JOBS:
**1)** From the passage on Spinoza and the Zhuangzi, write out the words from "Perhaps he [the" up to and including "any other vehicle?".
**2)** Pull out every line of the entries that contains the string "major".

But then is there any limit to what we can identify ourselves with? We can think of another famous passage from Chapter Six of the Zhuangzi:

Perhaps he [the Creator of Things] will transform my left arm into a rooster; thereby I’ll be announcing the dawn. Perhaps he will transform my right arm into a crossbow pellet; thereby I’ll be seeking out an owl to roast. Perhaps he will transform my ass into wheels and my spirit into a horse; thereby I’ll be riding along — will I need any other vehicle?

6:39

What limits us is only the model of ourselves we have in mind. Let go of the model and your self dissolves into the boundless; then there is no death, only transformation.

But does Spinoza take this step? As we saw, he says of the ignorant man that “as he ceases to be acted on, at the same time he also ceases to be”. Throughout Part 5 of the Ethics, Spinoza speaks of a process of becoming liberated from external causes — of acting rather than being acted on. In one sense of course one cannot avoid being acted on by external causes. But in the Passions of the Soul Descartes refers to a special type of external cause that can act on a person: an example (Part 3, Article 172). Perhaps, then, Spinoza is thinking of escape from this sort of external cause. His project then looks very close to the anti-exemplary project of the Zhuangzi and Guo Xiang. One advantage of this reading is that it makes sense of why Spinoza thinks that “being conscious of himself and of God and of things by some eternal necessity” is a path to eternity for the “wise man”.

Resisting models, exemplars, or traces is not valuable simply as a path to eternity, however. It is also a pathway to peace, both inner and outer. When we follow models, it is much too easy to end up at war with those who aspire after different models and in a deadly rivalry with those who aspire after the same models. It is important, therefore, that Parts 3 and 4 of the Ethics are largely devoted to elaborating all the social pathologies that arise from emulation and ambition. It is true that Spinoza seems to recommend having a model in mind at the start of Part 4. But I think that here, like Descartes in his Discourse, he is only proposing a ‘provisional’ morality, based around choosing the right model to minimise these harmful effects. The ultimate peace and beatitude revealed in Part 5 comes only from following the path that we can see Spinoza pointing towards if we read him through the Zhuangzi.

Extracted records
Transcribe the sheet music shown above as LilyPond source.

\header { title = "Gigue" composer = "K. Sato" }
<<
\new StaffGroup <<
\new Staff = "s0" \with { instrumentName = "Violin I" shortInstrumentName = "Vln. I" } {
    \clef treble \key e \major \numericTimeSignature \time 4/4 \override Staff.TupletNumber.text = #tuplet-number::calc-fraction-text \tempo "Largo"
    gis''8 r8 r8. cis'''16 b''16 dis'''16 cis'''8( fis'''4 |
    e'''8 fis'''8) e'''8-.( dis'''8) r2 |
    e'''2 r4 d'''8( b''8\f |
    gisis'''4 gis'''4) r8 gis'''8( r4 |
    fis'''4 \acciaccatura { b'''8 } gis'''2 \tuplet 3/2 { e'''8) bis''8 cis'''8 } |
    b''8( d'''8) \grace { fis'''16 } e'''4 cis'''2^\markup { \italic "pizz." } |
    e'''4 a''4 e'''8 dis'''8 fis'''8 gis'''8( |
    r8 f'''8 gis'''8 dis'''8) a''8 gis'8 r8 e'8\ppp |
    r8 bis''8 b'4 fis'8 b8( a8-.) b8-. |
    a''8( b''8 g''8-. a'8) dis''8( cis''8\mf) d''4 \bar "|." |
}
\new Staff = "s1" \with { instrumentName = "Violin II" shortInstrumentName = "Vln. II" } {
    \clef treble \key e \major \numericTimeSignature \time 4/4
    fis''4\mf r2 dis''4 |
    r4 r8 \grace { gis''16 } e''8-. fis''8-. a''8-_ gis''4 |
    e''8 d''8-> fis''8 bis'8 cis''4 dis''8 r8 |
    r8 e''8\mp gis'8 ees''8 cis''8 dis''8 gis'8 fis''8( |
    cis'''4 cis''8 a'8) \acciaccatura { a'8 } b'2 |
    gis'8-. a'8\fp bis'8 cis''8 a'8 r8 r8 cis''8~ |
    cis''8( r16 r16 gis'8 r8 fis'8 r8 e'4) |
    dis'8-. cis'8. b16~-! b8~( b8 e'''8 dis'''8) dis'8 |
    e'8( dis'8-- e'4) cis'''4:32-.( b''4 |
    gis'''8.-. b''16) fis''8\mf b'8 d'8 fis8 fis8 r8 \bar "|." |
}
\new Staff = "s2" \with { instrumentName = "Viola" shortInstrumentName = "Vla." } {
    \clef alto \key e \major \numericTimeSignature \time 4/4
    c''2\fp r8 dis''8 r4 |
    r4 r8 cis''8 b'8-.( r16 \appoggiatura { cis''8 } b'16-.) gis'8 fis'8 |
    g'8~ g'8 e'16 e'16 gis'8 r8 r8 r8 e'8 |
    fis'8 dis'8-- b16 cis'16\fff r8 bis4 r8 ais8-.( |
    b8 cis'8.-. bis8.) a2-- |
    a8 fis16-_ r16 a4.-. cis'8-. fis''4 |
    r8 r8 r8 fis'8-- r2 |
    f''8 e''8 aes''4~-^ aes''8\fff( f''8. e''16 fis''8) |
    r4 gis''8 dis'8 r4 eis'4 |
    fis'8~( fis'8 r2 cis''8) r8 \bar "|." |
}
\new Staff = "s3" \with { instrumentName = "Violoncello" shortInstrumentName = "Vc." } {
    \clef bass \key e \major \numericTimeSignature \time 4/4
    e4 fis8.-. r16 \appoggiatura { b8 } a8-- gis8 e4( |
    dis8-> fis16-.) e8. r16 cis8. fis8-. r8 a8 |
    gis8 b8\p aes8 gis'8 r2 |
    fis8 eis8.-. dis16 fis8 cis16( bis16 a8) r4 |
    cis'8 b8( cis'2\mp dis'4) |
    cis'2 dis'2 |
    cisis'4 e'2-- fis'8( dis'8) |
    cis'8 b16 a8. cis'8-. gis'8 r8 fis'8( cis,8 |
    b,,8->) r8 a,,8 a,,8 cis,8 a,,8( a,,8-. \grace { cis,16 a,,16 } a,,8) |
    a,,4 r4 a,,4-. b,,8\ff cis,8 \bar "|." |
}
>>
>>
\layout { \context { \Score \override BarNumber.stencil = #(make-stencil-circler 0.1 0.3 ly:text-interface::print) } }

RESPONSE LIST:
**1)**
Perhaps he [the Creator of Things] will transform my left arm into a rooster; thereby I’ll be announcing the dawn. Perhaps he will transform my right arm into a crossbow pellet; thereby I’ll be seeking out an owl to roast. Perhaps he will transform my ass into wheels and my spirit into a horse; thereby I’ll be riding along — will I need any other vehicle?

**2)**
    \clef treble \key e \major \numericTimeSignature \time 4/4 \override Staff.TupletNumber.text = #tuplet-number::calc-fraction-text \tempo "Largo"
    \clef treble \key e \major \numericTimeSignature \time 4/4
    \clef alto \key e \major \numericTimeSignature \time 4/4
    \clef bass \key e \major \numericTimeSignature \time 4/4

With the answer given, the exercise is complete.